The present data showed that Corsican mosquito fauna was dominated by Oc. caspius (n = 1432; 79.8%), which is in agreement with previous reports from southern Europe (Italy) [45, 46]. In addition to confirming the previous report on Dirofilaria spp. from Ae. albopictus [6], the present data show for the first time the presence of Dirofilaria spp. DNA in Oc. caspius and Cx. pipiens s.l. in France, as reported in previous European studies [5,6,7,8,9,10,11,12,13,14,15,16,17,18,19,20,21,22]. Despite the large natural infestation of European mosquitoes from endemic areas [5,6,7,8,9,10,11,12,13,14,15,16,17,18,19,20,21,22], only a few species have been experimentally confirmed as competent for Dirofilaria spp. (e.g., Cx. pipiens s.l., Ae. albopictus, Aedes aegypti, Aedes japonicus, Aedes geniculatus and Aedes koreicus) [47,48,49,50]. Under natural conditions, blood pathogens can be found in haematophagous arthropods after a blood meal, without implying that they act as vectors [4]. Therefore, the data presented here highlight the potential role of Oc. caspius, along with well-known vectors (i.e., Cx. pipiens s.l. and Ae. albopictus), in the transmission of Dirofilaria spp. to humans and animals in this tourist area. Aedes albopictus was found to be highly infested with D. immitis (MIR = 3%, EIR = 3.8%), as shown previously [6, 15, 51]. Both Dirofilaria spp. were detected in Oc. caspius from Solaro, an area endemic for dirofilariasis [6, 31]. It should be noted that this urban area is also characterized by a typical environment for mosquito development, together with the availability of definitive hosts (dogs) [31], which could explain the infestation of Oc. caspius with Dirofilaria spp. Despite the low Dirofilaria spp. infection rates of Oc. caspius (from 0.1 to 0.4%), this is the dominant species (86.7%) captured, therefore suggesting its possible role in their transmission [5, 52].

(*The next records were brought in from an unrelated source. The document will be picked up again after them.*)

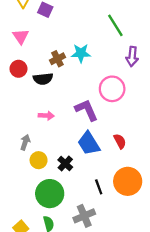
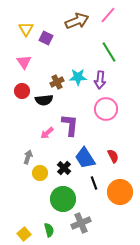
purple arrow: (132, 57) -> (100, 80), moved
purple L-shape: (86, 110) -> (70, 125), moved, turned 30
pink arrow: (46, 116) -> (47, 133), turned 136
black cross: (65, 163) -> (64, 168), moved
black line: (99, 187) -> (94, 183), moved
green circle: (50, 194) -> (63, 199), moved

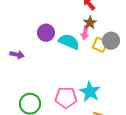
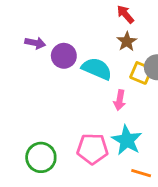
pink arrow: (85, 33) -> (120, 100), moved
purple arrow: (17, 55) -> (35, 43), moved

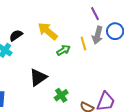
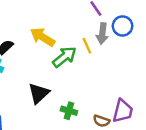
green arrow: (64, 50) -> (64, 57), size x1.5
green cross: (61, 95) -> (69, 111), turned -32

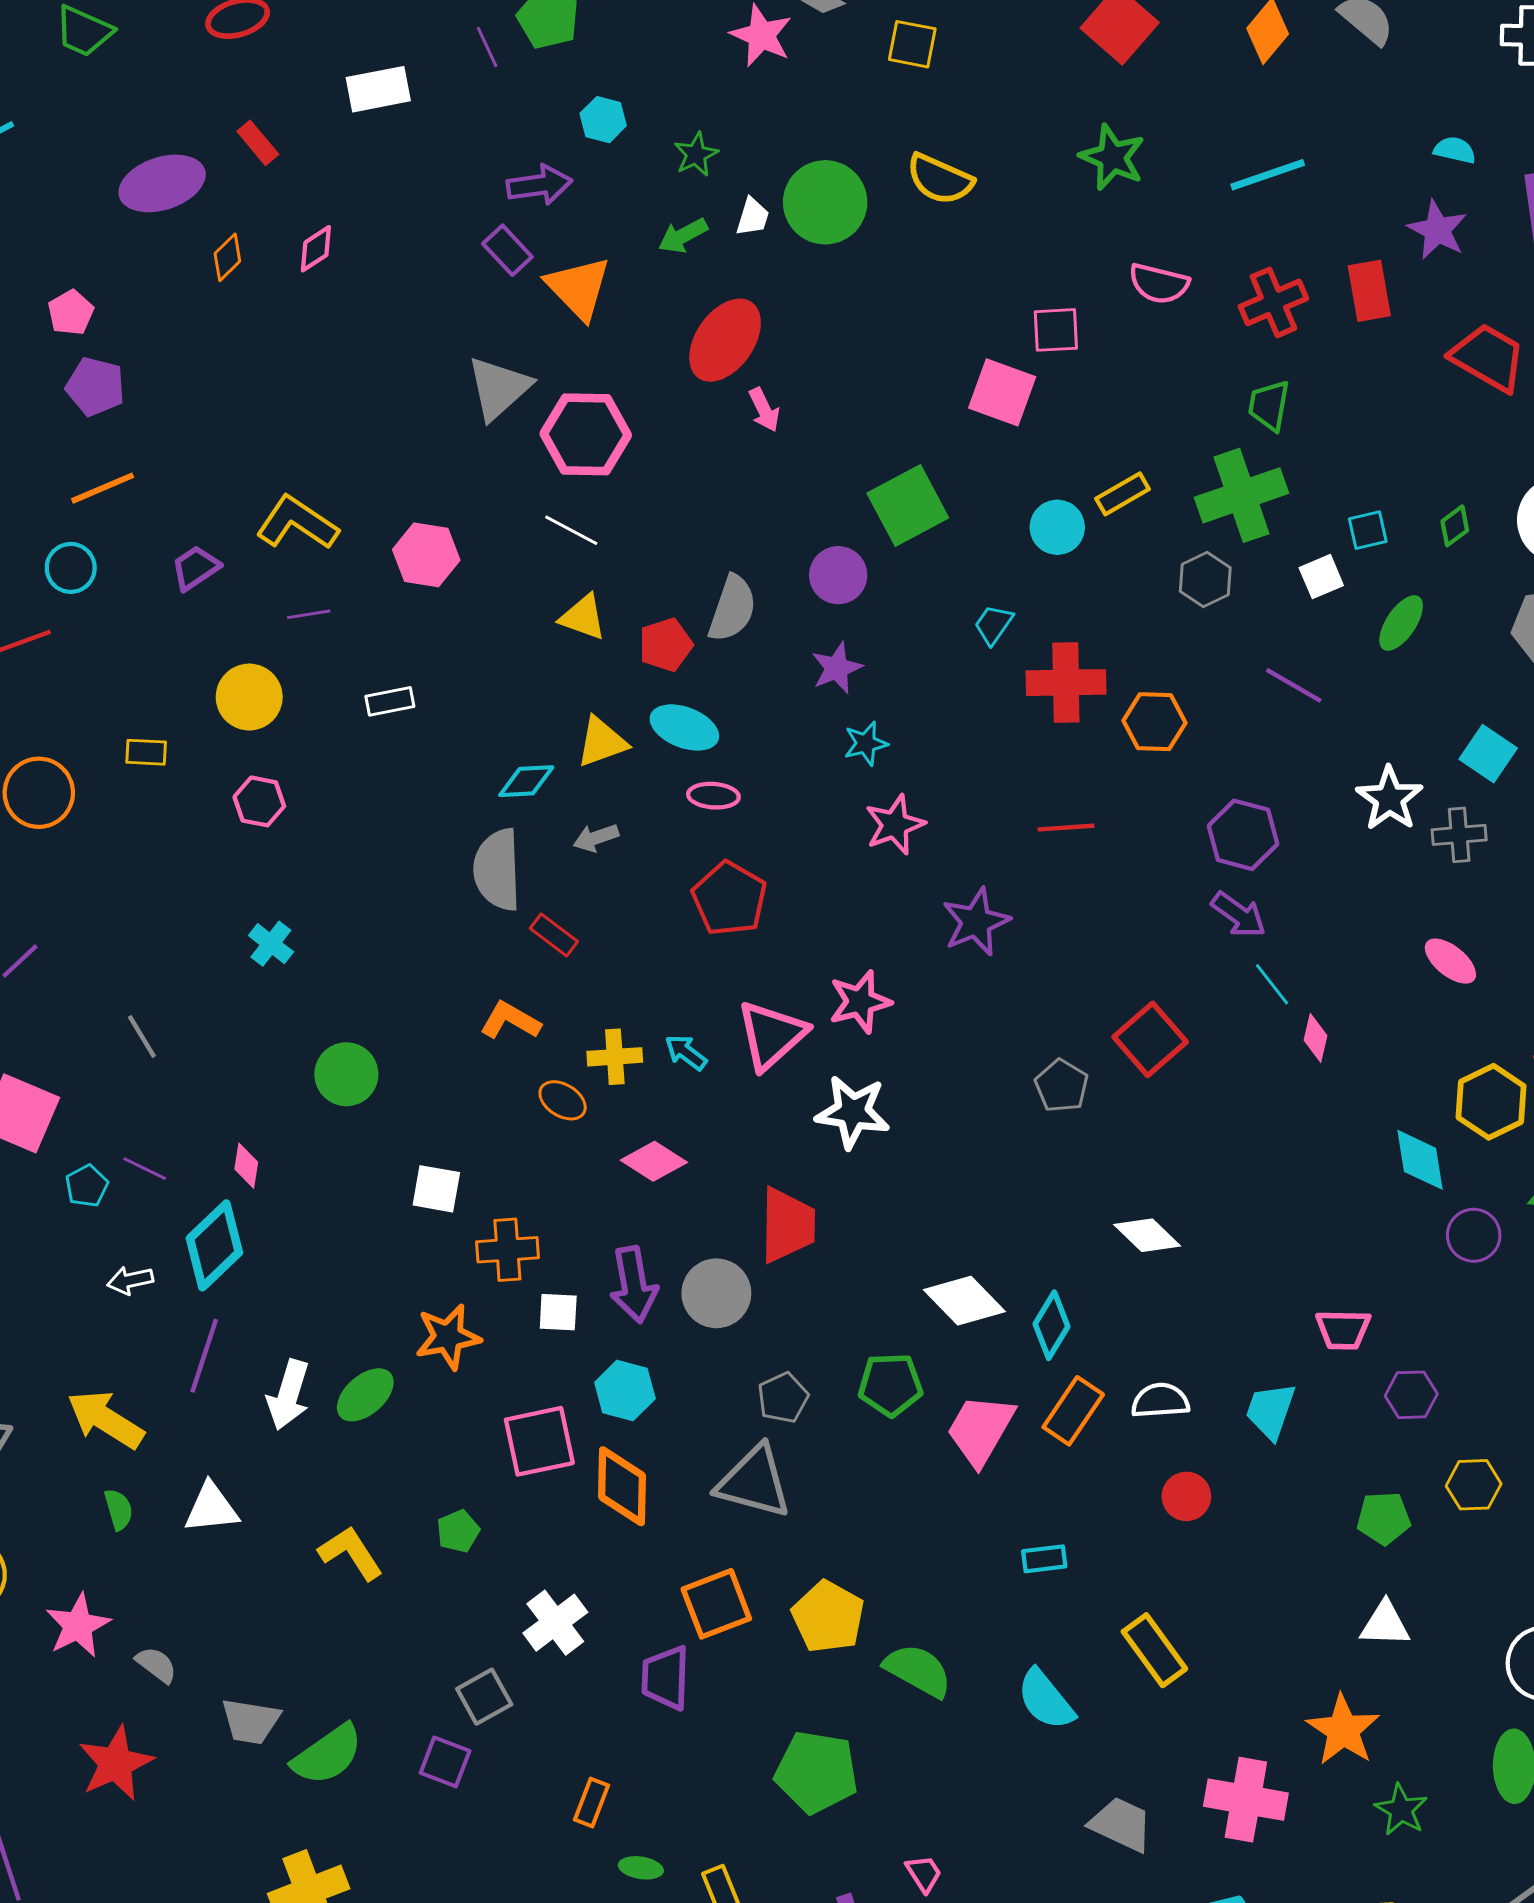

The highest infection rate with D. immitis and D. repens was detected in Cx. pipiens s.l. mosquitoes (MIR = 0.6%, EIR = 0.6%) followed by Oc. caspius (MIR and EIR ranged from 0.1 to 0.4%), as already documented in central European Russia, Germany, Italy, Turkey and the Republic of Belarus [53]. High positivity of Cx. pipiens s.l. for D. immitis and D. repens was demonstrated by both molecular and parasitological studies [54, 55]. Finally, the absence of Dirofilaria spp. DNA from Ae. vexans in the present study might be related to the smaller number of specimens examined (n = 6).

Conclusions

The present study highlights the sympatric occurrence of D. immitis and D. repens as well as the epidemiological pressure exerted by the length of the transmission season and the diversity of Dirofilaria spp. vectors in Corsica. We highlight public health risks, as Corsica attracts more than 750,000 visitors and their pets each year, which could pose an important risk for the transmission and spread of these zoonotic mosquito-borne filarioids. Moreover, the development of specific assays able to identify the infested/infective mosquito species with Dirofilaria spp. are needed for an integrative surveillance approach.